Conventional treatment technologies applied in wastewater treatment plants are not efficient to remove pharmaceuticals from effluents. Consequently, the ever-growing presence of these emerging contaminants in aquatic environments has been reported. There is great concern about their potential adverse effects on organisms, and increasing interest in technologies to minimize these effects. More efficient technologies are needed to solve these problems. The aim of this study was to evaluate the efficiency and safety of two wastewater tertiary treatments. A mixture of 9 pharmaceuticals (acetaminophen, norfloxacin, metoprolol, caffeine, antipyrine, sulfamethoxazole, ketorolac, hydroxybiphenyl and diclofenac at 10 mg L⁻¹ each) was added to a wastewater sample to further be ozonated and subjected to photocatalytic oxidation (black-light radiation/TiO₂/O₂) for different time regimes (30 and 120 min). Resultant effluents were assessed for chemical efficacy (total organic carbon and chemical oxygen demand) and toxicity (through a zebrafish embryo–larval bioassay including mortality and sublethal effects).

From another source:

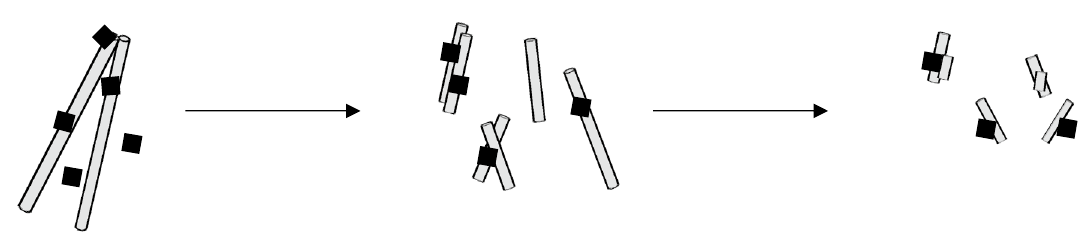
Figure 7. Schematic illustration for the degradation of insulin amyloids by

Ozonation (120 min) and photocatalytic oxidation (30 min and 120 min) were effective processes to decrease both total organic carbon (TOC) and chemical oxygen demand (COD), with the latter under Directive 91/271/CEE recommended values. However, only the effluent subjected to 120 min photocatalytic oxidation was actually safe for the embryo–larval development and its functionality, with behavioral effects as the most sensitive endpoint. Thus, the toxic response of the zebrafish embryo–larval model proved to be more sensitive than the effluent physical–chemical monitoring itself, providing a tool to better characterize wastewater suitability.